### The task
Skip the pictures. Give all the data again exactly.

### Input data
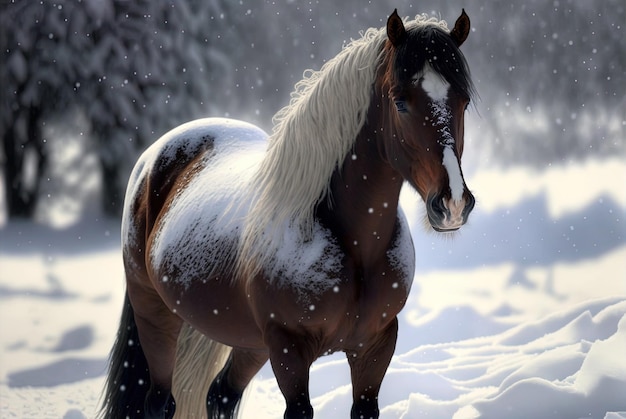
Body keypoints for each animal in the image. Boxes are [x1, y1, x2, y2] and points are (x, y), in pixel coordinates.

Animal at [100, 9, 476, 419]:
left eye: (463, 102)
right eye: (401, 102)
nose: (454, 203)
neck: (352, 245)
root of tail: (156, 155)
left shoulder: (375, 347)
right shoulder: (289, 350)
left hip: (247, 342)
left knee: (220, 394)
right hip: (155, 313)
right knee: (159, 402)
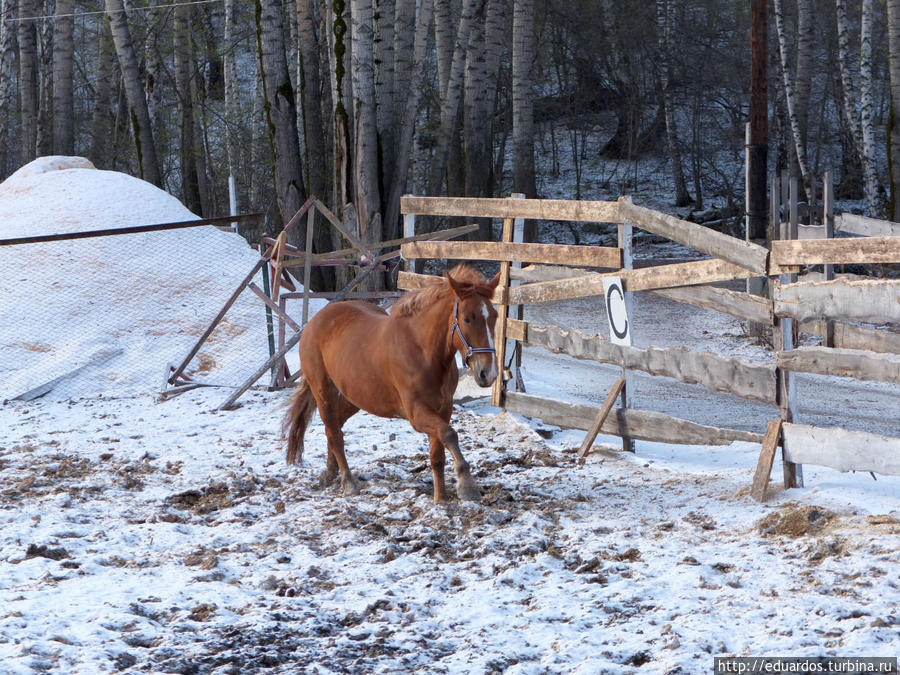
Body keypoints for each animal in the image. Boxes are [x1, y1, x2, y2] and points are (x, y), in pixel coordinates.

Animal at [284, 264, 500, 502]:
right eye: (468, 318)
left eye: (495, 316)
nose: (488, 373)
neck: (422, 351)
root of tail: (314, 322)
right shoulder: (416, 413)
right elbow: (449, 434)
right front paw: (466, 485)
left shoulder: (443, 408)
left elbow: (438, 454)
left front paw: (440, 498)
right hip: (323, 390)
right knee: (334, 431)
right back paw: (348, 482)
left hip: (357, 396)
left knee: (336, 425)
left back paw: (330, 473)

### Result of this exercise
Body keypoints for each animal in the image. Boxes are [x1, y1, x2, y2] and points are (x, y), in pixel coordinates.

Animal at [100, 9, 476, 419]:
left eye: (463, 102)
right eye: (401, 102)
nose: (454, 203)
neck: (352, 245)
root of tail: (156, 155)
left shoulder: (375, 347)
right shoulder: (289, 350)
left hip: (247, 342)
left knee: (220, 394)
right hip: (155, 313)
right knee: (159, 402)
Body keypoints for each animal in the image. Boxes are [x1, y1, x2, y2] and points are (x, y), in pixel coordinates.

Animal at [284, 264, 500, 502]:
right eye: (468, 318)
left eye: (495, 316)
nose: (488, 373)
neck: (422, 351)
root of tail: (314, 322)
right shoulder: (416, 413)
right elbow: (449, 434)
right front paw: (466, 485)
left shoulder: (443, 408)
left elbow: (438, 454)
left front paw: (440, 498)
right hip: (323, 390)
right knee: (334, 431)
right back paw: (348, 482)
left hip: (357, 396)
left knee: (336, 425)
left back paw: (330, 473)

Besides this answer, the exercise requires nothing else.